TEXT PASSAGE
»»

How do I pray?

Lewis DoylePosted on Monday, February 1st, 2016 by Lewis Doyle

Introduction

We live in a day of communication and we have so many options to communicate with people. Maybe we can think of a few and perhaps how they represent our communication.

Types of communication today:

  • Telephone – when we can’t be with someone but want to have a personal chat.
  • Email – quite impersonal. My email inbox is typically full of instructions or information. Usually about a product or service.
  • Text Message – like an email but when an urgent response is wanted.
  • Social Media – when we want everyone to know our message.
  • Letter – when we can’t be with someone but want an intimate medium to express our thoughts.
  • Face to Face – the best way.

I find sometimes when I pray, my prayers can be similar to some of those above:

  • The Prayer – email – or ‘premail’ – : a short instruction to God – “please let there be a parking space, thanks”.
  • The social media “I just thought I&rsquo’d let the whole group know I’ve been diligently praying for XYZ”.

Do we reserve the telephone and letter for when we want something from God, or are all of our prayers personal and emotionally invested?

We’re shortly approaching valentines day (at the time of writing). For us men that like to consider ourselves romantic, we might send flowers or a card to our beautiful valentines. I’m not sure Romeo would be considered the model of romance if his expression of love was limited to a text message…. How do we express our gratitude and thankfulness to God in prayer?

Today we’re digging deeper into the subject, “How do I pray?”

It’s a great question and one that Jesus’ disciples asked him.

Luke give us the account of the Lord’s prayer and he sets the scene,

One day Jesus was praying in a certain place. When he finished, one of his disciples said to him, “Lord, teach us to pray, just as John taught his disciples”

««

ENTRIES
»»

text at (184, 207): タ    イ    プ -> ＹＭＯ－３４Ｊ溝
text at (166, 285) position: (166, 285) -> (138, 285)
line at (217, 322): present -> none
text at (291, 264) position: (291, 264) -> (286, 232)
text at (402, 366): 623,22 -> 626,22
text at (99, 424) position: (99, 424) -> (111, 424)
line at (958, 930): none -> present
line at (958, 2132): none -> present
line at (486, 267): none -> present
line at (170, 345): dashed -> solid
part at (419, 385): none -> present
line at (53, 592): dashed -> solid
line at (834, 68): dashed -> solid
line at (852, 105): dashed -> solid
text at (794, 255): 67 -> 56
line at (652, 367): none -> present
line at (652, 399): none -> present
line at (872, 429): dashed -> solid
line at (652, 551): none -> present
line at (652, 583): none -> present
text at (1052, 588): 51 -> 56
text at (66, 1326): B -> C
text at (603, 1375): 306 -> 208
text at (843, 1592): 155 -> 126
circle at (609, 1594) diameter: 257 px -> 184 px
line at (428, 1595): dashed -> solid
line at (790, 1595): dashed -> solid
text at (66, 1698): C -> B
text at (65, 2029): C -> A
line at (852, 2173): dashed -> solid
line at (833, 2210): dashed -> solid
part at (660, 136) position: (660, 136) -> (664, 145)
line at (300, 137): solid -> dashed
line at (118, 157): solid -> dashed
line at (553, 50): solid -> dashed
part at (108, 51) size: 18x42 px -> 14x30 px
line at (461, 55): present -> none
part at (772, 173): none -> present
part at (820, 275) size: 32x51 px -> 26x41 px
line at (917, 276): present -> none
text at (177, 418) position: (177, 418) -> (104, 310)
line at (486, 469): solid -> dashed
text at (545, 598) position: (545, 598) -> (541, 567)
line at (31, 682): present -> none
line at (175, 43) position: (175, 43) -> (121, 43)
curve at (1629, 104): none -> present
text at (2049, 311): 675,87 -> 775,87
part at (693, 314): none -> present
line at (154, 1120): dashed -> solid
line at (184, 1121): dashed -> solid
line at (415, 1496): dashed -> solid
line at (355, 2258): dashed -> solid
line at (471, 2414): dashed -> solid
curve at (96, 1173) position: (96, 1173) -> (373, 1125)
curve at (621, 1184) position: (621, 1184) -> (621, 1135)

««

EXERCISE BRIEF
Please write out the prayer post's passage from "We’re shortly approaching" to "disciples asked him.", word for word.

THE RESPONSE
We’re shortly approaching valentines day (at the time of writing). For us men that like to consider ourselves romantic, we might send flowers or a card to our beautiful valentines. I’m not sure Romeo would be considered the model of romance if his expression of love was limited to a text message…. How do we express our gratitude and thankfulness to God in prayer?

Today we’re digging deeper into the subject, “How do I pray?”

It’s a great question and one that Jesus’ disciples asked him.